━━━━━ Exercise passage

A sudden decrease in serum creatinine and estimated glomerular filtration rate: clinical implications of administrative gender assignment in transgender persons

Raul Fernandez-Prado 1,, Alberto Ortiz 1
PMCID: PMC7769535  PMID: 33391757

The choice of gender to estimate glomerular filtration rate (eGFR) in transgender persons may have a profound impact on clinical decision making and care [1]. However, few physicians are aware of this fact. In gender- and creatinine-based eGFR equations, gender is a surrogate for muscle mass [2]. Thus, even though there are no official guidelines to deal with the issue, it seems reasonable to choose the gender in the equation based on the individual’s actual muscle mass rather than on the current administrative or self-identity gender, or better still, to measure GFR in clinical situations where a precise value is required [3]. In this regard, transgender female creatinine values resemble male ones [4]. We report a 40-year-old female referred to nephrology for a sudden ‘decrease’ in eGFR that could be traced to the gender change in administrative records. Over recent years her serum creatinine had ranged from 0.90 to 1.03 mg/dL and eGFR from 100 to 112 mL/min/1.73 m2. However, in April 2019, serum creatinine was 0.93 mg/dL but, surprisingly, eGFR had dropped to 77 mL/min/1.73 m2 according to Chronic Kidney Disease Epidemiology Collaboration (CKD-EPI) equation (Figure 1). Discussion of the issue with the patient disclosed that she was a transgender female and had been on hormone therapy (cyproterone and estradiol) for 10 years, although this was not reflected in the electronic clinical records. A recent change in gender in the hospital administrative records resulted in a change in the automated equation to calculate eGFR from male to female. Indeed, the CKD-EPI ‘male’ eGFR remained stable at 103 mL/min/1.73 m2 and 24-h creatinine clearance was 122 mL/min. The topic of GFR estimation in transgender persons is not addressed in recent guidelines [5], and the lack of understanding by primary care physicians or specialists of the issues involved may potentially lead to unnecessary and even potentially invasive diagnostic procedures. A closer integration of the administrative, clinical biochemistry and clinical levels of care may decrease the possibility of harm by creating physician alerts triggered by recent changes in gender in administrative records, which provide information on potential biochemical implications.

━━━━━━━━━━

**List of tasks**
A - Decide whether each statement agrees with the case report on estimating kidney function in transgender persons. Answer yes or no for each, and quote the words from the report that decide it. (i) The patient's hormone therapy was recorded in the electronic clinical records. (ii) In gender- and creatinine-based eGFR equations, gender stands in for muscle mass. (iii) The patient's 24-hour creatinine clearance was 122 mL/min.
B - Continue the case report on estimating kidney function in transgender persons, starting after its final sentence.

━━━━━ Source data

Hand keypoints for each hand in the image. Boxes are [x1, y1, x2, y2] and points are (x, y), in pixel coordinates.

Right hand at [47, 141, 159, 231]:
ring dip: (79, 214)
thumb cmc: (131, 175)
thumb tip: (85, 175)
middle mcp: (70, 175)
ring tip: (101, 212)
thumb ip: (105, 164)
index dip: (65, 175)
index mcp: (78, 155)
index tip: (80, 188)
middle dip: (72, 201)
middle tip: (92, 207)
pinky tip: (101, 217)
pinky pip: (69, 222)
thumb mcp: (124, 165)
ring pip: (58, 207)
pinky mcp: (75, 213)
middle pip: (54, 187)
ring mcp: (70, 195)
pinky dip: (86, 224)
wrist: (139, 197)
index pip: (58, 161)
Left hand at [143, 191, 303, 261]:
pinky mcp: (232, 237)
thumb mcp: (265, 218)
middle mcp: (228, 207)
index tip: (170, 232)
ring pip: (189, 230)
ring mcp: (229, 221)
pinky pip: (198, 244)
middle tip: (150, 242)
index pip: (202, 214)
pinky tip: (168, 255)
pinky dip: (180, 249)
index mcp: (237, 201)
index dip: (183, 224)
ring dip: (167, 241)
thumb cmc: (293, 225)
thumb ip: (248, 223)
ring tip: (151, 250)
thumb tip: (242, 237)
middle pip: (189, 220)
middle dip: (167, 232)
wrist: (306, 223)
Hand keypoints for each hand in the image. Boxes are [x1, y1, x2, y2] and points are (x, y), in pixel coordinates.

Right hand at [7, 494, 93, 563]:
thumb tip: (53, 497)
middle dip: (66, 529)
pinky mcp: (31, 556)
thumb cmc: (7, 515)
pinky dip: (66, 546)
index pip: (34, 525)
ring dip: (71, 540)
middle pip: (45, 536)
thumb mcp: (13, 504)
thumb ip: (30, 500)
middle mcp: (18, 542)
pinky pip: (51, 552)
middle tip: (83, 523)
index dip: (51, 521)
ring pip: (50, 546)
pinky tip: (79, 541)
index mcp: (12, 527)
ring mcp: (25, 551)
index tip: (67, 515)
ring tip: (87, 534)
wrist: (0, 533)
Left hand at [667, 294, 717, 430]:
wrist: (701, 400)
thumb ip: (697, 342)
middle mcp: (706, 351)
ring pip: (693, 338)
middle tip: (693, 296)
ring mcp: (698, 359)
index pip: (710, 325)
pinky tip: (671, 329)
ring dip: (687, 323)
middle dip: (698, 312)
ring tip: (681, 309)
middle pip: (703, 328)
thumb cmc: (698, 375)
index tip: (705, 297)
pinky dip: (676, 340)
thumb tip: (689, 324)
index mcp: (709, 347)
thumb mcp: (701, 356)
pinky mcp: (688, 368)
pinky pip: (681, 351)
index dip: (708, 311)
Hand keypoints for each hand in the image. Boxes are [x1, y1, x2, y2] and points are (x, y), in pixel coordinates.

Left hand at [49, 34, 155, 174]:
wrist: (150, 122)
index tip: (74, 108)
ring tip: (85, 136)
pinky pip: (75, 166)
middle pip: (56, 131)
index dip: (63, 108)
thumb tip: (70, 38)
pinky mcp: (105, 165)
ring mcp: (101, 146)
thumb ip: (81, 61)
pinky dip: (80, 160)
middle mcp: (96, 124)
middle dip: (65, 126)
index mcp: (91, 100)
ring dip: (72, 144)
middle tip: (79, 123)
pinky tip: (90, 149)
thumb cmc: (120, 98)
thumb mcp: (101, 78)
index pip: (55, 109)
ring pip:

━━━━━━━━━━

**Answers for each item**
A -
(i) No: "although this was not reflected in the electronic clinical records."
(ii) Yes: "gender is a surrogate for muscle mass."
(iii) Yes: "24-h creatinine clearance was 122 mL/min."

B -
FIGURE 1.

FIGURE 1

Serum creatinine and eGFR over recent years. eGFR is automatically estimated from serum creatinine and administrative databases containing gender and date of birth information. In April 2019, a marked decrease in eGFR (red data point representing clinical biochemistry records) was not associated with an increase in serum creatinine. The decrease in eGFR was traced to a change in the administrative gender from male to female, which resulted in an automatic switch from the male to the female CKD-EPI equation. The blue data points represent eGFR values estimated from the male CKD-EPI equation.

CONFLICT OF INTEREST STATEMENT

None declared.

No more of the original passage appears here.